Gelöschtes Mitglied 64517

Gast
Den Tipp es bei verschiedenen IHK-Stellen zu versuchen habe ich auch schon gelesen. Das größte Problem bei dieser Vorgehensweise wären wohl die Kosten... und die Zwischenprüfung, welche ja bei derselben IHK abgelegt werden muss.

Zwischenprüfung ist für Umschüler freiwillig, was aber die wenigsten Bildungsträger wissen, und auch einigen IHKs muss man diesbezüglich manchmal auf die Sprünge helfen. Allerdings gibts ja Geld vom JC für eine bestandene Zwischenprüfung, daher verzichten die wenigsten drauf.

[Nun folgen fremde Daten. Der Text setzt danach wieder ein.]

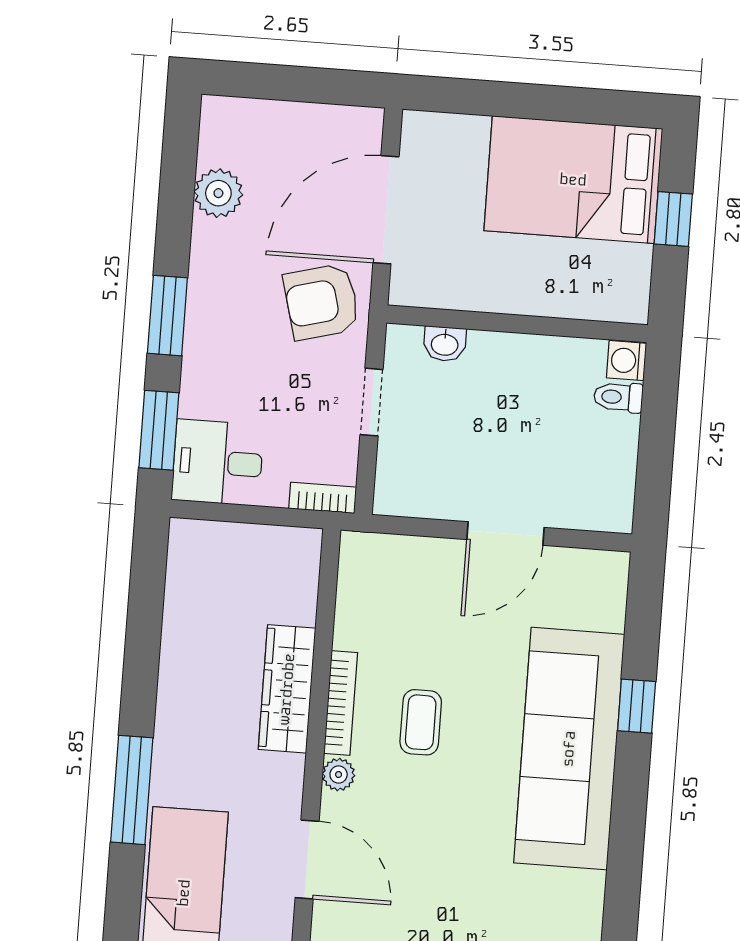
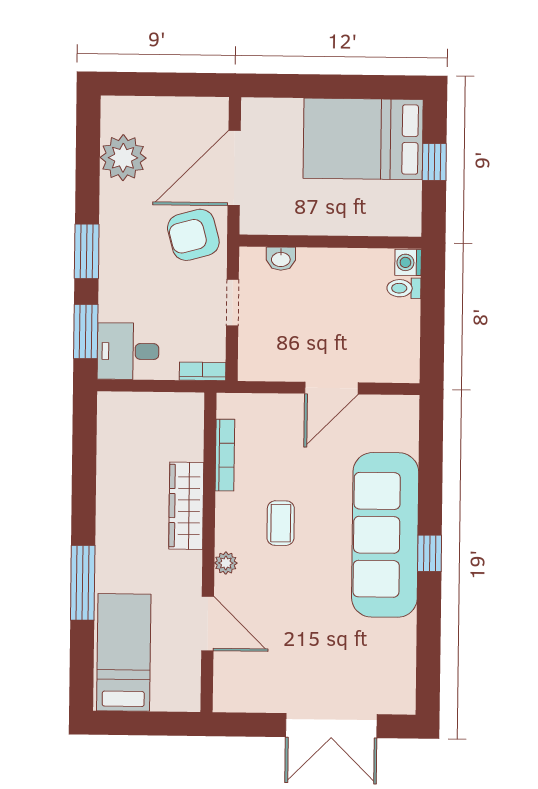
plant: (218, 193) -> (123, 158), width x1.36, depth x1.36
bookcase: (341, 703) -> (225, 455), moved
window: (637, 706) -> (430, 553), moved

Comcave wirbt mit Startbeginn im August, die sind beim Alex, mach nen Termin, geh hin und frage denen Löcher in den Bauch. Am Telefon ist die Gefahr zu groß dass du die Azubine am Hörer hast, und die dir Mist erzählt. Sind nicht die Hellsten dort.
 
G

Gelöschtes Mitglied 66109

Gast
Hier die zugehörige Ausbildungsverordnung:


Jetzt wäre mal ganz interessant zu wissen, ob deine Sorge keine Prüfungszulassung zu erhalten auf einer Aussage der zuständigen IHK beruht oder ob du dir selbst irgendwie zusammengereimt hast, daß du die Vorraussetzungen nicht erfüllst.

Mir kommt schon der von dir verwendete Begriff „Berufserfahrung“ irgendwie komisch vor. Berufserfahrung wird in der Regel nur bei Aufstiegsweiterbildungen: Fachkaufmann, Meister etc. gefordert, nicht aber bei einer Ausbildung. Zeiten einer Ausbildung gelten gemeinhin auch nicht als Berufserfahrung. Die erwirbt man erst, wenn man im Anschluss an die Ausbildung in dem Beruf arbeitet.